For a few years now, the Rigol DS1052E has been the unofficial My First Oscilloscope™. It’s cheap, it’s good enough for most projects, and there have been a number hacks and mods for this very popular scope to give it twice as much bandwidth and other interesting tools. The 1052E is a bit long in the tooth and Rigol has just released the long-awaited update, the DS1054Z. It’s a four-channel scope, has a bigger screen, more bells and whistles, and only costs $50 more than the six-year-old 1052E. Basically, if you’re in the market for a cheap, usable oscilloscope, scratch the ~52E off your list and replace it with the ~54Z.
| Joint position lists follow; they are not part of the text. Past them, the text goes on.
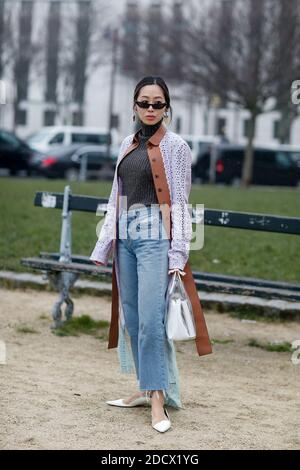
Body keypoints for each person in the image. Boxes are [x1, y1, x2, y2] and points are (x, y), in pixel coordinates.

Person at [90, 75, 212, 433]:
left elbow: (181, 203)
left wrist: (178, 255)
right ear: (134, 106)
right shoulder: (126, 144)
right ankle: (145, 389)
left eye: (158, 103)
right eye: (144, 102)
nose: (150, 109)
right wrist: (105, 243)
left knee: (150, 321)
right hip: (125, 235)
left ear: (167, 108)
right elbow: (116, 197)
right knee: (132, 319)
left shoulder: (176, 147)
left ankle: (159, 399)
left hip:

With four channels of input, [Dave Jones] was wondering how the engineers at Rigol managed to stuff two additional front ends into the scope while still meeting the magic price point of $400. This means it’s time for [Dave] to reverse engineer the 1054Z, and give everyone on the Internet a glimpse at how a real engineer tears apart the worth of other engineers.

The first thing [Dave] does once the board is out of the enclosure is taking a nice, clear, and in-focus picture of both sides of the board. These pictures are edited, turned into a line drawing, and printed out on a transparency sheet. This way, both sides of the board can be viewed at once, allowing for a few dry erase marker to highlight the traces and signals.
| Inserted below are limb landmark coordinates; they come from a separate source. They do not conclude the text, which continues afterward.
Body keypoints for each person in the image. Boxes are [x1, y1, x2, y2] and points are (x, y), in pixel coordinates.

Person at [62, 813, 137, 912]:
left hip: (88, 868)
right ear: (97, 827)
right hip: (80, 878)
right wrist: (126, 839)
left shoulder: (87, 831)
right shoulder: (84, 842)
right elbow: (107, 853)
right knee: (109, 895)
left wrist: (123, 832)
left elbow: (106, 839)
Unless your voyage on the sea of reverse engineering takes you to the island of despair and desoldering individual components, you’ll be measuring the values of individual components in circuit. For this, you’ll want a low-voltage ohms function on your meter; if you’re putting too much voltage through a component, you’ll probably turn on some silicon in the circuit, and your measurements will be crap. Luckily, [Dave] shows a way to test if your meter will work for this kind of work; you’ll need another meter.

From there, it’s basically looking at datasheets and drawing a schematic of the circuit; inputs go at the left, outputs at the right, ground is at the bottom, and positive rails are at the top. It’s harder than it sounds – most of [Dave]’s expertise in this area is just pattern recognition. It’s one thing to reverse engineer a circuit through brute force, but knowing the why and how of how the circuit works makes things much easier.